Roger Eatwell, Emeritus Professor of Comparative Politics at the University of Bath, writes that "whilst populism and fascism differ notably ideologically, in practice the latter has borrowed aspects of populist discourse and style, and populism can degenerate into leader-oriented authoritarian and exclusionary politics." For populism to transition into fascism or proto-fascism, it requires a "nihilistic culture and an intractable crisis."

[P]opulism is like fascism in being a response to liberal and socialist explanations of the political. And also like fascism, populism does not recognize a legitimate political place for an opposition that it regards as acting against the desires of the people and that it also accuses of being tyrannical, conspiratorial, and antidemocratic. ... The opponents are turned into public enemies, but only rhetorically. whether populism moves from rhetorical enmity to practices of enemy identification and persecution, we could be talking about its transformation into fascism or another gain of dictatorial repression. This has happened in the past ... and without question it could happen in the future. This morphing of populism back into fascism is always a possibility, but it is for very uncommon, and when it does happen, and populism becomes fully antidemocratic, this is the no longer populism.

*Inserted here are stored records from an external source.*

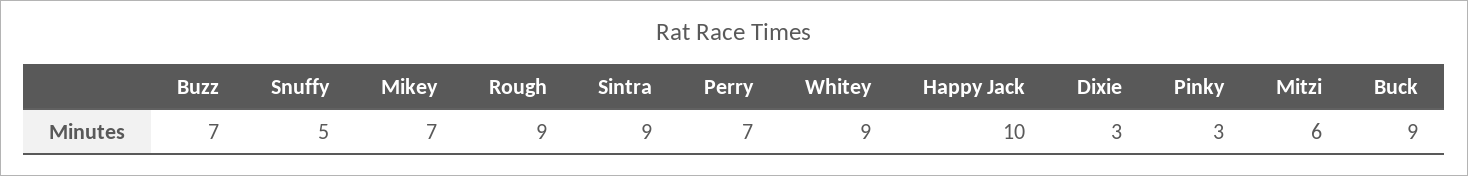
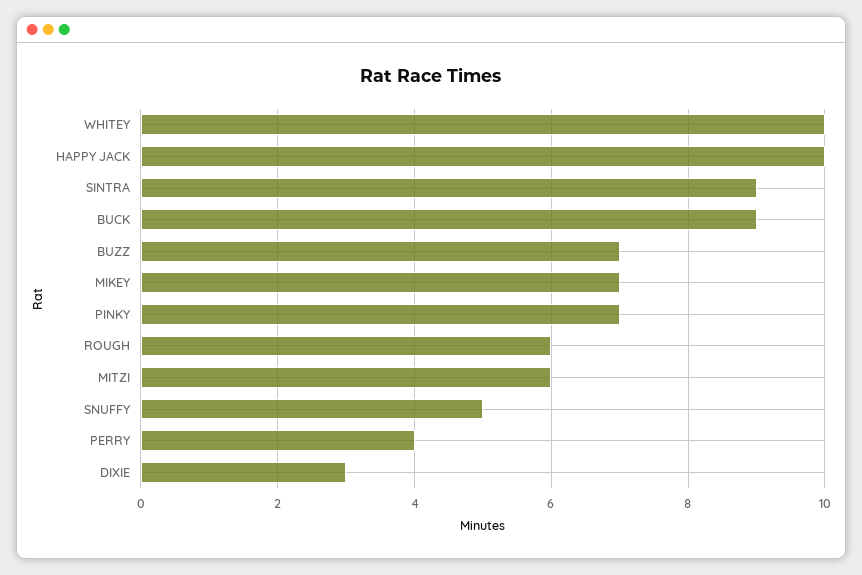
  {
    "Buzz": 7,
    "Snuffy": 5,
    "Mikey": 7,
-   "Rough": 9,
+   "Rough": 6,
    "Sintra": 9,
-   "Perry": 7,
+   "Perry": 4,
-   "Whitey": 9,
+   "Whitey": 10,
    "Happy Jack": 10,
    "Dixie": 3,
-   "Pinky": 3,
+   "Pinky": 7,
    "Mitzi": 6,
    "Buck": 9
  }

In summary, Erik Berggren and Andres Neergard wrote in 2015 that "[m]ost researchers agree [...] that xenophobia, anti-immigration sentiments, nativism, ethno-nationalism are, in different ways, central elements in the ideologies, politics, and practices of right-wing populism and Extreme correct Wing Parties." Similarly, historian Rick Shenkman describes the ideology proposed by right-wing populism as "a deadly mix of xenophobia, racism, and authoritarianism." Tamir Bar-On also concluded in 2018 that the literature generally places "nativism" or "ethnic nationalism" as the core concept of the ideology, which "implicitly posits a politically dominant group, while minorities are conceived as threats to the nation". It is "generally, but not necessarily racist"; in the issue of the Dutch PVV for instance, "a religious [minority, i.e. Muslims] instead of an ethnic minority constitutes the leading 'enemy'".

Scholars usage terminology inconsistently, sometimes referring to right-wing populism as "radical right" or other terms such as new nationalism. Pippa Norris noted that "standard consultation workings use alternate typologies and diverse labels categorising parties as 'far' or 'extreme' right, 'new right', 'anti-immigrant' or 'neofascist', 'antiestablishment', 'national populist', 'protest', 'ethnic', 'authoritarian', 'antigovernment', 'antiparty', 'ultranationalist', 'right-libertarian' and so on".